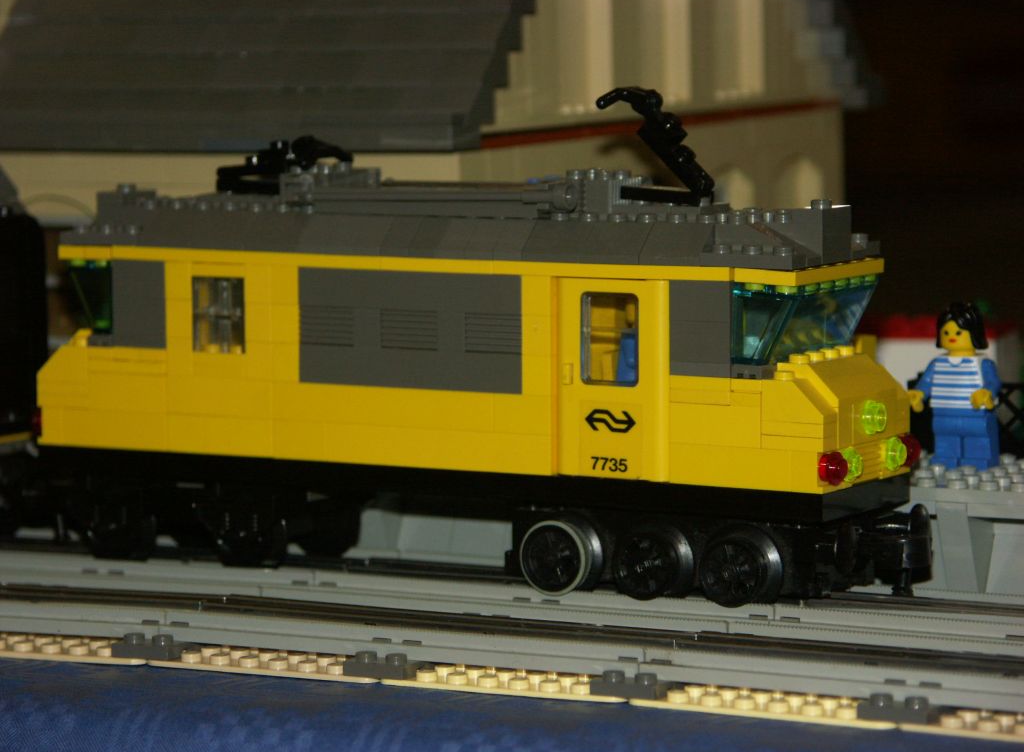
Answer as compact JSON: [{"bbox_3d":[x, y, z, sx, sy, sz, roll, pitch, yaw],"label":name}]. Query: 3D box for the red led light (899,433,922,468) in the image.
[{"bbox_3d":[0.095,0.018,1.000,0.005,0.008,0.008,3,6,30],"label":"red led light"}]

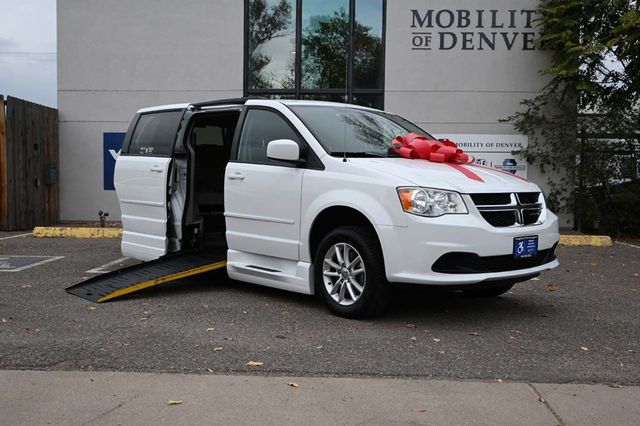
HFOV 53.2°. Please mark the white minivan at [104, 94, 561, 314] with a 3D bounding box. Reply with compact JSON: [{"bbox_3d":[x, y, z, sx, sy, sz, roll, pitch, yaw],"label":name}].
● ● ● ● ●
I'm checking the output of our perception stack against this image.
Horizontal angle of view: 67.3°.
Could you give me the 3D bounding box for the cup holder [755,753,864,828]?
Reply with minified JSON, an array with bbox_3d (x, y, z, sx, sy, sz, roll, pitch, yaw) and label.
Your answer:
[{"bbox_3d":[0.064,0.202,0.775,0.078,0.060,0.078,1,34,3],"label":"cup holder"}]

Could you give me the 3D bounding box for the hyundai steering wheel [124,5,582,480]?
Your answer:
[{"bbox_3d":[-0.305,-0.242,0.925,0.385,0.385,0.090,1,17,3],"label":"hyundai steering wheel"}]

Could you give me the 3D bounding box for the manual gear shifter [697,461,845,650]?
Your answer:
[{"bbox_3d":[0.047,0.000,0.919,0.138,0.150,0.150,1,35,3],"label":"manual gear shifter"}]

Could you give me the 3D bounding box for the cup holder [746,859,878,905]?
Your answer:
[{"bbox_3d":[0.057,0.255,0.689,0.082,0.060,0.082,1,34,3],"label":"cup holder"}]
● ● ● ● ●
Exercise instructions: Could you turn the lines of the records starting at the line containing "Answer as compact" and ending at the line containing "HFOV 53.2°. Please" into a Markdown table with the columns "No." and "Text", one row per line? Skip blank lines and leave the pictures out.

Output of the exercise:
| No. | Text |
|---|---|
| 1 | Answer as compact JSON: [{"bbox_3d":[x, y, z, sx, sy, sz, roll, pitch, yaw],"label":name}]. Query: 3D box for the red led light (899,433,922,468) in the image. |
| 2 | [{"bbox_3d":[0.095,0.018,1.000,0.005,0.008,0.008,3,6,30],"label":"red led light"}] |
| 3 | HFOV 53.2°. Please mark the white minivan at [104, 94, 561, 314] with a 3D bounding box. Reply with compact JSON: [{"bbox_3d":[x, y, z, sx, sy, sz, roll, pitch, yaw],"label":name}]. |